A number of prospective studies have been published concerning the significance of leisure or social and productive activities for cognitive ability or risk of dementia in the elderly. The majority of these studies have shown that social participation in leisure activities is significantly associated with a reduced risk of dementia, even after controlling for the baseline cognitive status and several health-related factors and after exclusion of subjects with a possible preclinical dementia (e.g., Verghese et al. 2003, Glei et al. 2005). None of the above mentioned earlier studies and the related editorials concerning social interaction and cognitive function (Gallagher et al. 2005, Rundek and Bennett 2006) discussed the possible role of social capital for the found associations. In light of current opinion, social capital offers an interesting novel approach to exploring the empirically proven links between social and productive activities and cognitive capacity. The often repeated motto about your brain – use it or loose it – may gain new momentum.

Okinawa Revisited

It has been suggested that productive activity is one of the keys to successful aging in Okinawa, the longest living community in the world. Older women working as weavers of basho-fu fabric were explored in their particular cultural context in order to find clues to explain their active long life (Willcox et al. 2007). As mentioned in Chapter 9, the life expectancy among women in Okinawa is one of the longest known. It has been speculated that the long-living Okinawans gain benefit from their special cultural traditions, social and productive activities, and favorable diet (Willcox et al. 2001). In a more recent report, the same study group argued that the middle-aged and older women weavers obtain symbolic capital (see Bourdieu 1979/1984) in the form of respect and honors for their socially participatory productive activity. Furthermore, the authors argue that participating in the traditional weaving groups helps older women to maintain an active engagement with life as healthy and productive members of society (Willcox et al. 2007).

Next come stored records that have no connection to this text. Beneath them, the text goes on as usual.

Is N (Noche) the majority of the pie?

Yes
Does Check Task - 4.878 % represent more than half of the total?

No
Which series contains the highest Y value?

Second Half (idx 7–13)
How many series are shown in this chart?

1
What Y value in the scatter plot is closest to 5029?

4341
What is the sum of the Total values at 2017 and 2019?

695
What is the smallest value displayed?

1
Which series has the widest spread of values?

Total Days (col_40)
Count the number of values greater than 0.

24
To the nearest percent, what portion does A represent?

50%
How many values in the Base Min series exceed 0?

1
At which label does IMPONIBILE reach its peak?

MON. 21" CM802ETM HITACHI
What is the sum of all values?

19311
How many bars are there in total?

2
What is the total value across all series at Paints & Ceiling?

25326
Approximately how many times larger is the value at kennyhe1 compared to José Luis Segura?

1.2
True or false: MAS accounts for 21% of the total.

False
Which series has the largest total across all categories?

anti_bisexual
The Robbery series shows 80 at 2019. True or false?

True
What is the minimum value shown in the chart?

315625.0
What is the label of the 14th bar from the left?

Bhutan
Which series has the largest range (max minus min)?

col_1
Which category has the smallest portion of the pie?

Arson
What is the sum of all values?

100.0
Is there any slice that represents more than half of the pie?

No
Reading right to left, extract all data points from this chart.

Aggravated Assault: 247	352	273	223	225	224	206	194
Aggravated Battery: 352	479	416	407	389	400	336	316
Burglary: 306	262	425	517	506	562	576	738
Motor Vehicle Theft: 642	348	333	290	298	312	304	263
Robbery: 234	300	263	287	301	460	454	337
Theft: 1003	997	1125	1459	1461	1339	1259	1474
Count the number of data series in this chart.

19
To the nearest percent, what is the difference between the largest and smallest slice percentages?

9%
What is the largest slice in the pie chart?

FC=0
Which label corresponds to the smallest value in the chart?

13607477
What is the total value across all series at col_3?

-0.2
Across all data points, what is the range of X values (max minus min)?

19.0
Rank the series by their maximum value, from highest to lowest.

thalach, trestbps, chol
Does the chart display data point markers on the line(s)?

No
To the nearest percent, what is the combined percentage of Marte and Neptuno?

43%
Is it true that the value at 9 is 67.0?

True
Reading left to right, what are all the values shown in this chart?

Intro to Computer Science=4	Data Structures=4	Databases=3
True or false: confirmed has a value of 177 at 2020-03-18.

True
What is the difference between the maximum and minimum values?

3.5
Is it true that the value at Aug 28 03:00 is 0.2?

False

In this context, it is worth noticing that while the life expectancy of men in Okinawa has been the longest in the world and significantly longer than in the other 47 prefectures of Japan, it appears to be shortening since 2005, when it was first time shorter among Okinawan men than among other Japanese men. The development may reflect a trend towards impairing population health due to the westernization of Okinawan culture and social life (Guy Bäckman, personal communication, see also http://www.okicent.org/). Is social capital declining in Okinawa, as has occurred in the USA (Putnam 2000)? Is the protective effect of social capital on population health fading in Okinawa? Moreover, can a similar trend take place also in Finland, among the Swedish-speaking minority community that is rich in social capital and has a very long active life? The latest reports have shown that Swedish-speakers in Finland still own abundant social capital (Nyqvist et al. 2008, Surakka et al. 2009, Surakka and Hyyppä, forthcoming 2010) and live longer than the Finnish-speakers (Finnäs 2007).